I'm not going to engage in what seems to be a matter of personal preference - that always wins, for the best of reasons. However, there are no mysteries about how the binaural hearing system constructs a soundstage from two channels. It is not explained by geometric triangulation. Sound images perceived across the front soundstage are the result of mono left, mono right, and phantom images created by double-mono amplitude panned (by attenuators - a pan pot - or by directional coincident stereo mics). All phantom images perceived between the loudspeakers are the result of two sounds arriving at each ear, not one, and as a result there is an inherent comb-filtering issue, most obvious for a center image. The image shifting is illustrated in the first phase of the precedence effect shown in my book in Figure 7.23(a), and the comb filter is shown in Figure 7.2. Ambiance and "air" come from less correlated content in the two channels - either reflected sounds picked up by mics and mixed in or added by an electronic simulator. For stability of localization and for accurate timbre of the featured artist a center channel is advantageous, and this was known in the 1930s, but the limitations of the LP (only two modulated groove sides) prevented more than two channels from the outset, and the rest is history. It has absolutely nothing to do with the two-ears/two-channels relationship - except in binaural/headphone recordings.

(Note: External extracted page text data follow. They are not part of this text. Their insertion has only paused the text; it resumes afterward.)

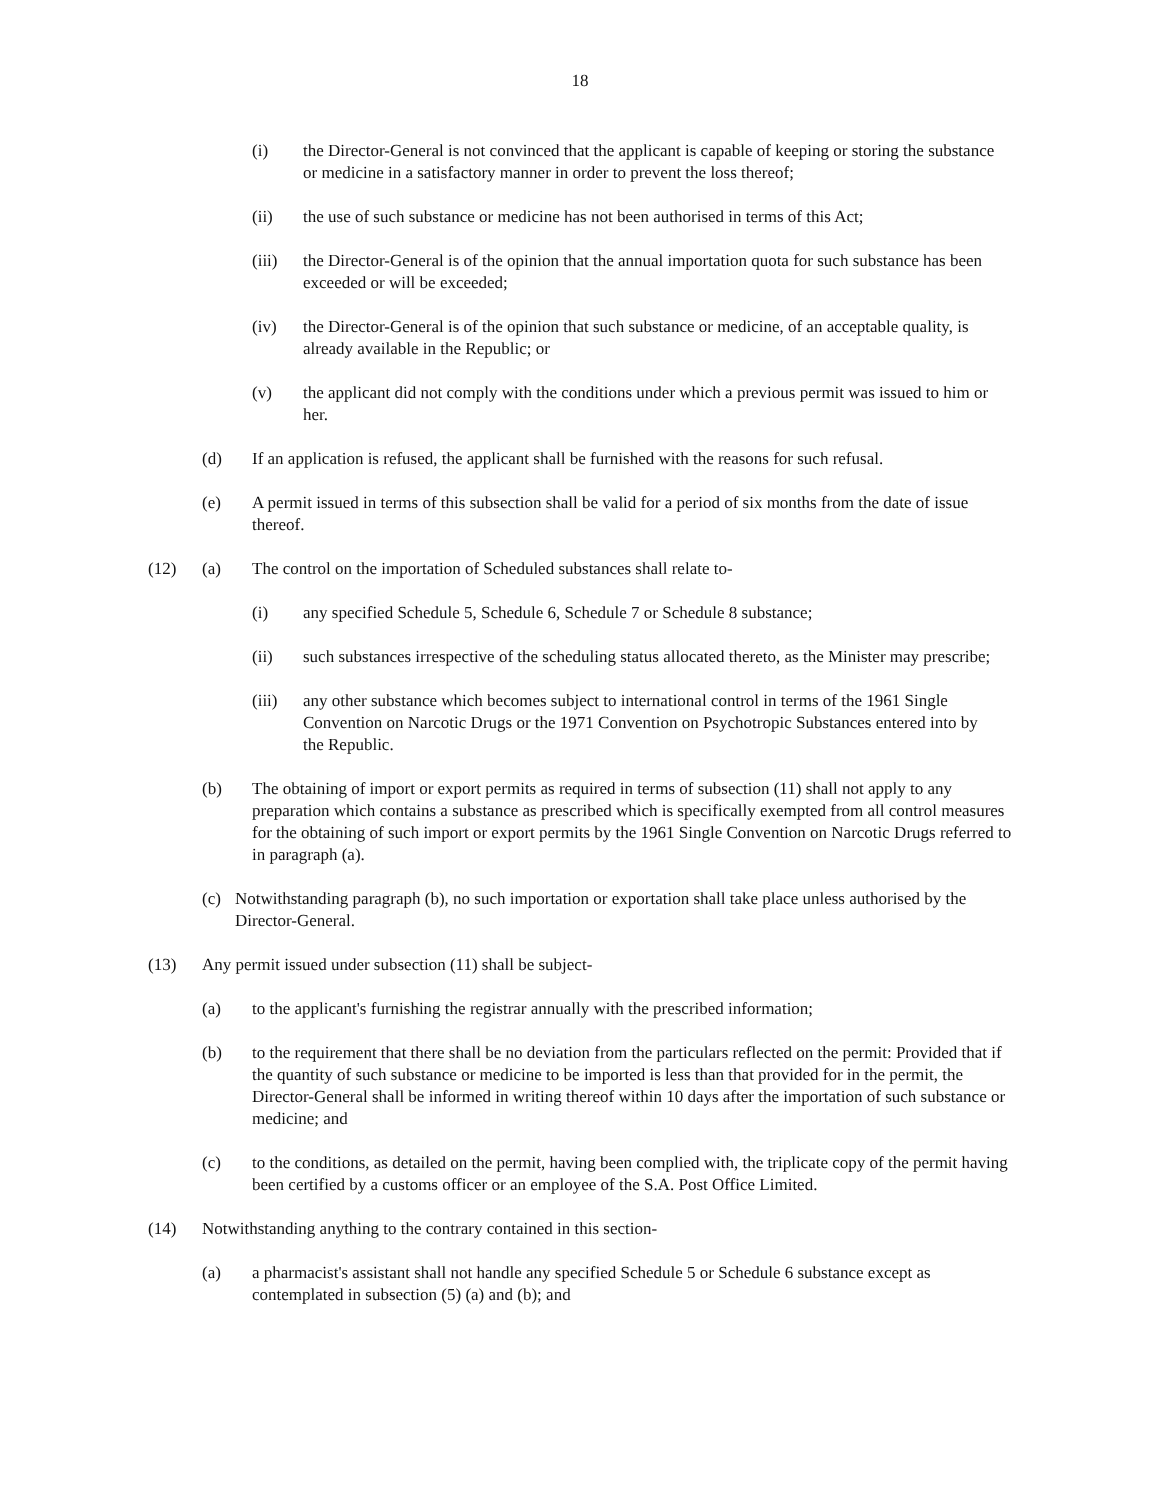18
(i) the Director-General is not convinced that the applicant is capable of keeping or storing the substance or medicine in a satisfactory manner in order to prevent the loss thereof;
(ii) the use of such substance or medicine has not been authorised in terms of this Act;
(iii) the Director-General is of the opinion that the annual importation quota for such substance has been exceeded or will be exceeded;
(iv) the Director-General is of the opinion that such substance or medicine, of an acceptable quality, is already available in the Republic; or
(v) the applicant did not comply with the conditions under which a previous permit was issued to him or her.
(d) If an application is refused, the applicant shall be furnished with the reasons for such refusal.
(e) A permit issued in terms of this subsection shall be valid for a period of six months from the date of issue thereof.
(12) (a) The control on the importation of Scheduled substances shall relate to-
(i) any specified Schedule 5, Schedule 6, Schedule 7 or Schedule 8 substance;
(ii) such substances irrespective of the scheduling status allocated thereto, as the Minister may prescribe;
(iii) any other substance which becomes subject to international control in terms of the 1961 Single Convention on Narcotic Drugs or the 1971 Convention on Psychotropic Substances entered into by the Republic.
(b) The obtaining of import or export permits as required in terms of subsection (11) shall not apply to any preparation which contains a substance as prescribed which is specifically exempted from all control measures for the obtaining of such import or export permits by the 1961 Single Convention on Narcotic Drugs referred to in paragraph (a).
(c) Notwithstanding paragraph (b), no such importation or exportation shall take place unless authorised by the Director-General.
(13) Any permit issued under subsection (11) shall be subject-
(a) to the applicant's furnishing the registrar annually with the prescribed information;
(b) to the requirement that there shall be no deviation from the particulars reflected on the permit: Provided that if the quantity of such substance or medicine to be imported is less than that provided for in the permit, the Director-General shall be informed in writing thereof within 10 days after the importation of such substance or medicine; and
(c) to the conditions, as detailed on the permit, having been complied with, the triplicate copy of the permit having been certified by a customs officer or an employee of the S.A. Post Office Limited.
(14) Notwithstanding anything to the contrary contained in this section-
(a) a pharmacist's assistant shall not handle any specified Schedule 5 or Schedule 6 substance except as contemplated in subsection (5) (a) and (b); and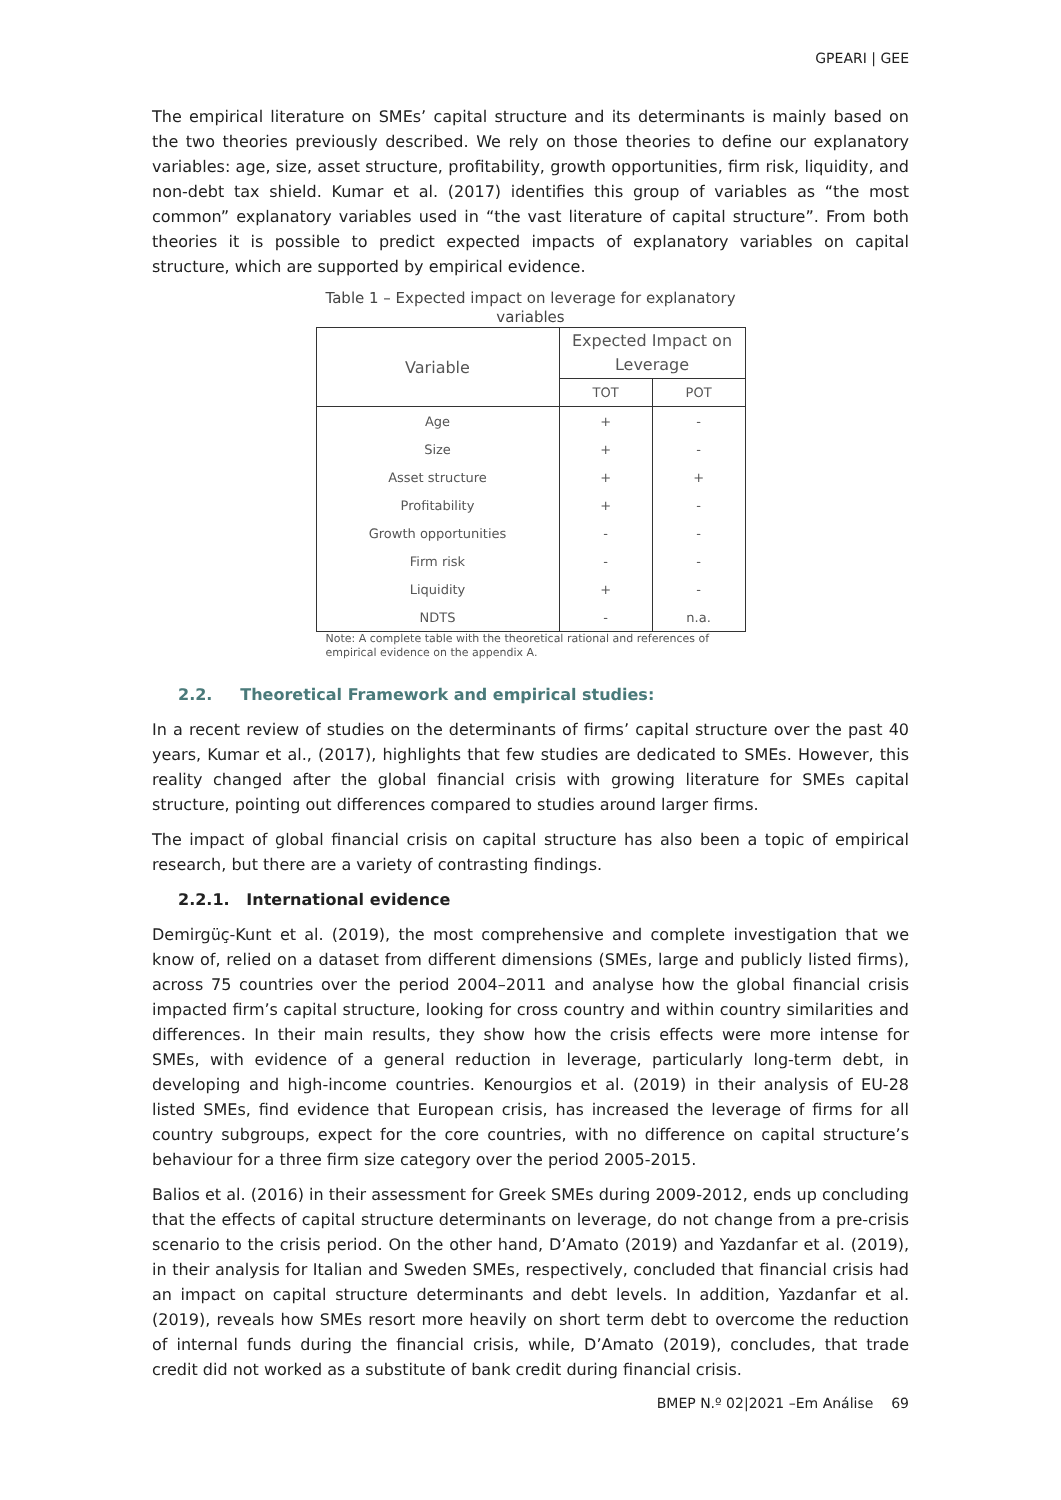GPEARI | GEE
The empirical literature on SMEs’ capital structure and its determinants is mainly based on the two theories previously described. We rely on those theories to define our explanatory variables: age, size, asset structure, profitability, growth opportunities, firm risk, liquidity, and non-debt tax shield. Kumar et al. (2017) identifies this group of variables as “the most common” explanatory variables used in “the vast literature of capital structure”. From both theories it is possible to predict expected impacts of explanatory variables on capital structure, which are supported by empirical evidence.
Table 1 – Expected impact on leverage for explanatory variables
| Variable | Expected Impact on Leverage | |
| --- | --- | --- |
| | TOT | POT |
| Age | + | - |
| Size | + | - |
| Asset structure | + | + |
| Profitability | + | - |
| Growth opportunities | - | - |
| Firm risk | - | - |
| Liquidity | + | - |
| NDTS | - | n.a. |
Note: A complete table with the theoretical rational and references of empirical evidence on the appendix A.
2.2. Theoretical Framework and empirical studies:
In a recent review of studies on the determinants of firms’ capital structure over the past 40 years, Kumar et al., (2017), highlights that few studies are dedicated to SMEs. However, this reality changed after the global financial crisis with growing literature for SMEs capital structure, pointing out differences compared to studies around larger firms.
The impact of global financial crisis on capital structure has also been a topic of empirical research, but there are a variety of contrasting findings.
2.2.1. International evidence
Demirgüç-Kunt et al. (2019), the most comprehensive and complete investigation that we know of, relied on a dataset from different dimensions (SMEs, large and publicly listed firms), across 75 countries over the period 2004–2011 and analyse how the global financial crisis impacted firm’s capital structure, looking for cross country and within country similarities and differences. In their main results, they show how the crisis effects were more intense for SMEs, with evidence of a general reduction in leverage, particularly long-term debt, in developing and high-income countries. Kenourgios et al. (2019) in their analysis of EU-28 listed SMEs, find evidence that European crisis, has increased the leverage of firms for all country subgroups, expect for the core countries, with no difference on capital structure’s behaviour for a three firm size category over the period 2005-2015.
Balios et al. (2016) in their assessment for Greek SMEs during 2009-2012, ends up concluding that the effects of capital structure determinants on leverage, do not change from a pre-crisis scenario to the crisis period. On the other hand, D’Amato (2019) and Yazdanfar et al. (2019), in their analysis for Italian and Sweden SMEs, respectively, concluded that financial crisis had an impact on capital structure determinants and debt levels. In addition, Yazdanfar et al. (2019), reveals how SMEs resort more heavily on short term debt to overcome the reduction of internal funds during the financial crisis, while, D’Amato (2019), concludes, that trade credit did not worked as a substitute of bank credit during financial crisis.
BMEP N.º 02|2021 –Em Análise 69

The dominant missing ingredient in stereo is envelopment - the feeling of being in the venue with the performers. Delivering this does not require many extra channels. In fact, when examined in detail, it turns out that, for a single listener, adding only two more in the right locations can get one remarkably close to being surrounded by up to 24 channels/speakers. See Section 15.7.1. The present infatuation with "immersive" sound, employing many more channels is driven mainly by movies, and there the desired illusion is one of auditory objects that can be localized in many different well defined places. These are gee-whiz sound effects, not at all the uncorrelated spaciousness of envelopment, although that too is possible - with, as I said, many fewer channels. If one wishes to entertain more than one listener, more channels are advantageous, and this is the case in movies and in most home theaters.
The sounds that are delivered to the additional channels to create envelopment is the remaining choice, and one can either concoct a simulated sound field using a synthesizer, or extract the uncorrelated information from the recording itself and deliver it by an upmixer.
All that said, there is much pleasure to be gained from simple stereo - it is massively superior to mono, especially when it is well mixed. In my perusal of the recorded repertoire on TIDAL it is evident that stereo recordings are often amateurish, even for some well recognized performers.